Copy out every line of text in the material below word for word, leaving out the pictures.

Saved entries
********
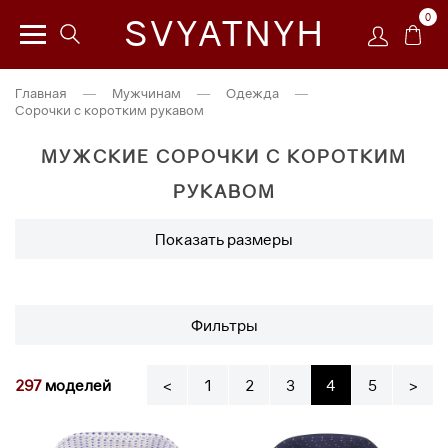
0
SVYATNYH
Главная
—
Мужчинам
—
Одежда
—
Сорочки с коротким рукавом
МУЖСКИЕ СОРОЧКИ С КОРОТКИМ
РУКАВОМ
Показать размеры
Фильтры
297
моделей
<
1
2
3
4
5
>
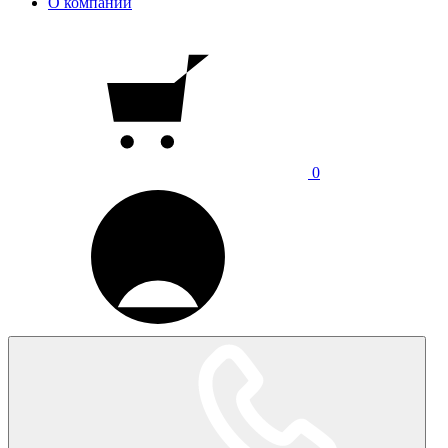
О компании
0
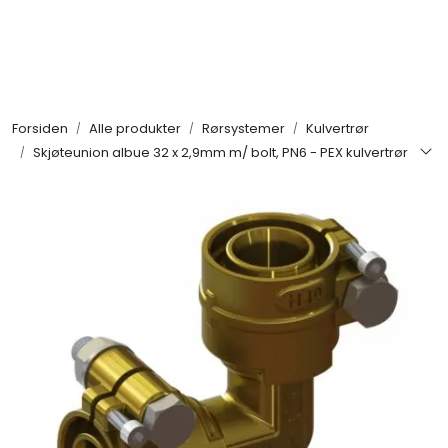
Skip to main content
Alle produkter
Forsiden
Alle produkter
Rørsystemer
Kulvertrør
KAMPANJER
Skjøteunion albue 32 x 2,9mm m/ bolt, PN6 - PEX kulvertrør
Kontakt Oss
Søk om proffkundekonto
Reservedeler
Outlet
Be om tilbud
********
**Completed task:**
0
SVYATNYH
Главная
—
Мужчинам
—
Одежда
—
Сорочки с коротким рукавом
МУЖСКИЕ СОРОЧКИ С КОРОТКИМ
РУКАВОМ
Показать размеры
Фильтры
297
моделей
<
1
2
3
4
5
>
О компании
0
Skip to main content
Alle produkter
Forsiden
Alle produkter
Rørsystemer
Kulvertrør
KAMPANJER
Skjøteunion albue 32 x 2,9mm m/ bolt, PN6 - PEX kulvertrør
Kontakt Oss
Søk om proffkundekonto
Reservedeler
Outlet
Be om tilbud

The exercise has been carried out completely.